The unique combination of a powerful and extensible language, industry-leading graphics, state-of-the-art statistical procedures, and a vibrant open source community positions R enviably in a BI space that is increasing its analytical sophistication. The successful transition of SAS from geeky stats tool to enterprise BI solution in recent years shows market acceptance of powerful statistical platforms. An unscientific inspection of bookstores at the University of Chicago, Northwestern, Illinois, Wisconsin and UIC revealed R in use for statistics courses at each school, providing grist for the oft-heard observation that R is now the lingua franca of academic statistical computing. Graduates of these programs bring their knowledge of R to the work world, so look for R to grow and be used increasingly in commercial BI, much like SAS has been over the last 25 years. What was once the realm of quant heads is now approaching mainstream. Continued development of connectivity capabilities like those to relational databases, spreadsheet packages, other stats programs, other applications and the Internet will fortify R's collaboration in serious BI environments. Finally, for those wary of open source because of the absence of accountable, single-provider support, there are rumblings of a commercial (though still open source) R supported by a real company.

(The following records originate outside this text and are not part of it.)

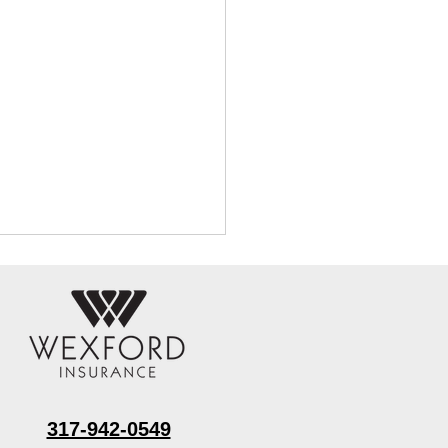
317-942-0549
 Water Extraction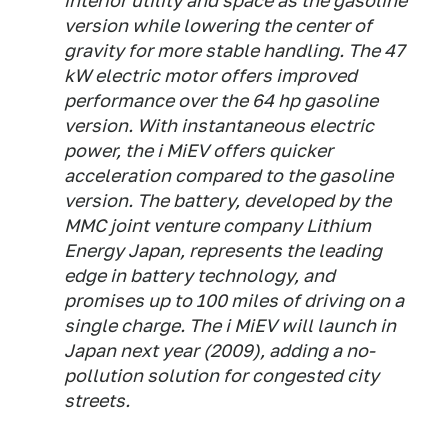
interior utility and space as the gasoline
version while lowering the center of
gravity for more stable handling. The 47
kW electric motor offers improved
performance over the 64 hp gasoline
version. With instantaneous electric
power, the i MiEV offers quicker
acceleration compared to the gasoline
version. The battery, developed by the
MMC joint venture company Lithium
Energy Japan, represents the leading
edge in battery technology, and
promises up to 100 miles of driving on a
single charge. The i MiEV will launch in
Japan next year (2009), adding a no-
pollution solution for congested city
streets.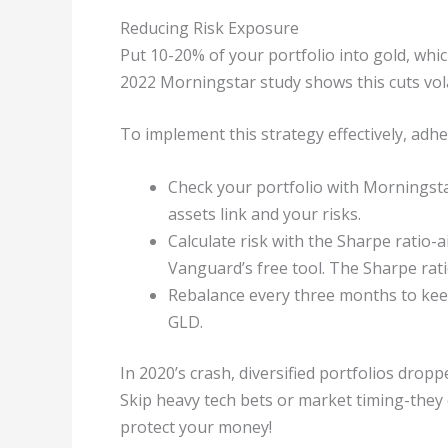
Reducing Risk Exposure
Put 10-20% of your portfolio into gold, whi
2022 Morningstar study shows this cuts vola
To implement this strategy effectively, adhe
Check your portfolio with Morningstar
assets link and your risks.
Calculate risk with the Sharpe ratio-a
Vanguard’s free tool. The Sharpe rati
Rebalance every three months to keep
GLD.
In 2020’s crash, diversified portfolios dropp
Skip heavy tech bets or market timing-they 
protect your money!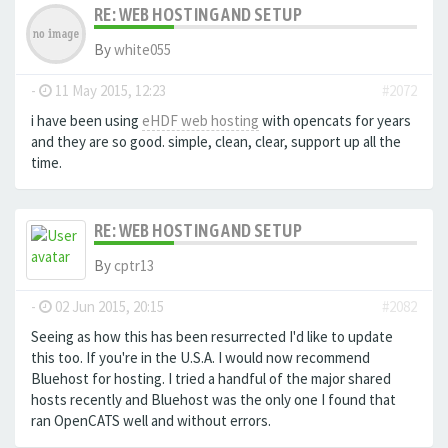
RE: WEB HOSTING AND SETUP
By
white055
-
11 May 2015, 12:23
#2072
i have been using
eHDF web hosting
with opencats for years
and they are so good. simple, clean, clear, support up all the
time.
RE: WEB HOSTING AND SETUP
By
cptr13
-
02 Jun 2015, 20:15
#2082
Seeing as how this has been resurrected I'd like to update
this too. If you're in the U.S.A. I would now recommend
Bluehost for hosting. I tried a handful of the major shared
hosts recently and Bluehost was the only one I found that
ran OpenCATS well and without errors.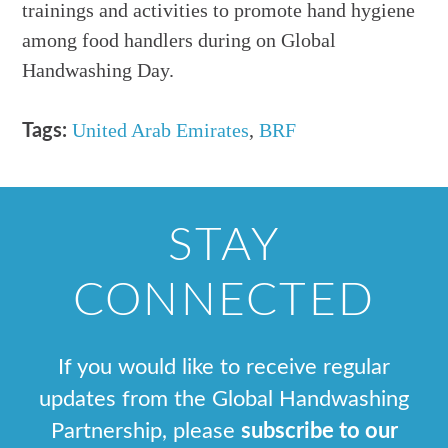
trainings and activities to promote hand hygiene
among food handlers during on Global
Handwashing Day.
United Arab Emirates
,
BRF
Tags:
STAY
CONNECTED
If you would like to receive regular
updates from the Global Handwashing
Partnership, please
subscribe to our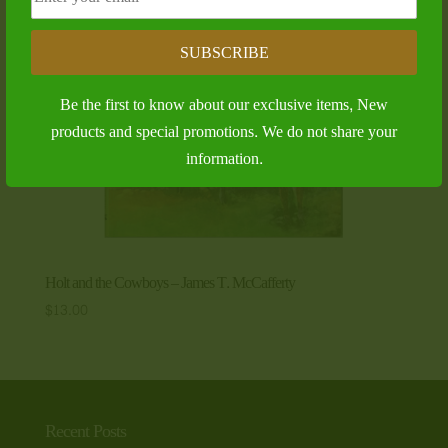
SUBSCRIBE
Be the first to know about our exclusive items, New
products and special promotions. We do not share your
information.
Holt and the Cowboys – James T. McCafferty
$
13.00
Recent Posts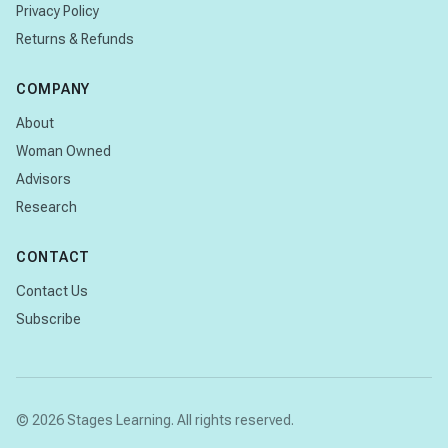
Privacy Policy
Returns & Refunds
COMPANY
About
Woman Owned
Advisors
Research
CONTACT
Contact Us
Subscribe
© 2026 Stages Learning. All rights reserved.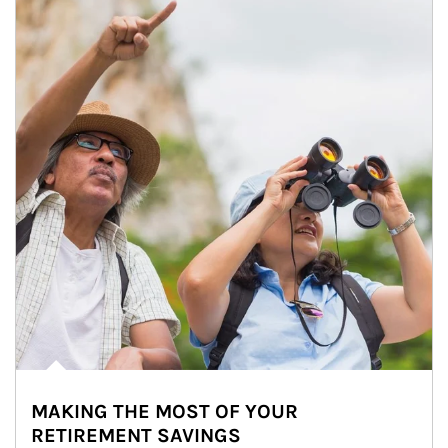
MAKING THE MOST OF YOUR
RETIREMENT SAVINGS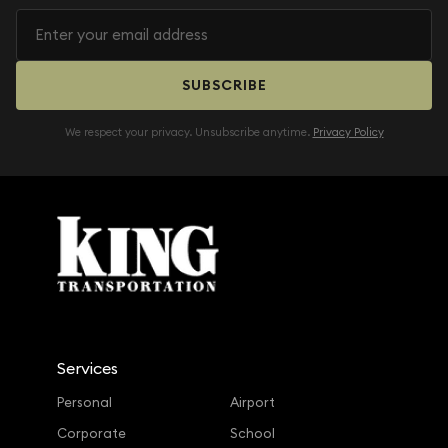
SUBSCRIBE
We respect your privacy. Unsubscribe anytime.
Privacy Policy
Services
Personal
Airport
Corporate
School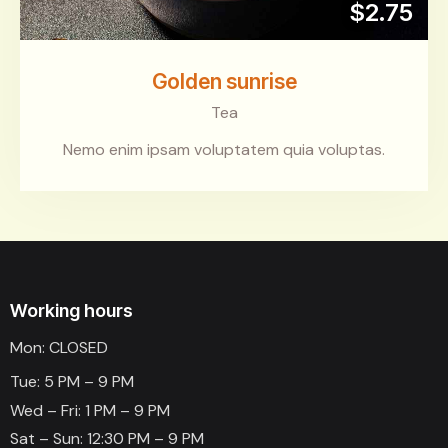
$2.75
Golden sunrise
Tea
Nemo enim ipsam voluptatem quia voluptas.
Working hours
Mon: CLOSED
Tue: 5 PM – 9 PM
Wed – Fri: 1 PM – 9 PM
Sat – Sun: 12:30 PM – 9 PM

Even with today's heightened use of predictive analytics in business, it is more than just the advanced statistical models that position R favorably for BI. R's rich language and graphics provide BI benefits on their own, supporting exploratory capabilities lacking in many current tools. R programming and graphics can be used at the outset of performance management (PM) intelligence deployments to quickly determine which metrics and dimensions really matter - i.e., are best indicators of enterprise performance. These early investigations serve the dual functions of identifying key measures for subsequent PM dashboards and strategic reporting while also eliminating the clutter of nonpredictive attributes in the data warehouse. A small investment in a targeted statistical and graphical "study" can easily pay for itself by quickly focusing PM activities on those facts that matter most. OpenBI has developed an exploratory BI offering around the capabilities of R, analyzing business performance metrics by important operating dimensions over time. The point of departure for this work is the data warehouse that sources "fact" and "dimension" data to R. Part of the engagement's deliverable is output in the form of trellis statistical graphs and HTML reports, which are then used to formulate and refine the design of PM dashboards and executive reports for subsequent development. OpenBI plans to actively promote the use of R for early exploration with our customers as a preamble to performance measurement applications going forward.
The BI world is waiting. R we ready?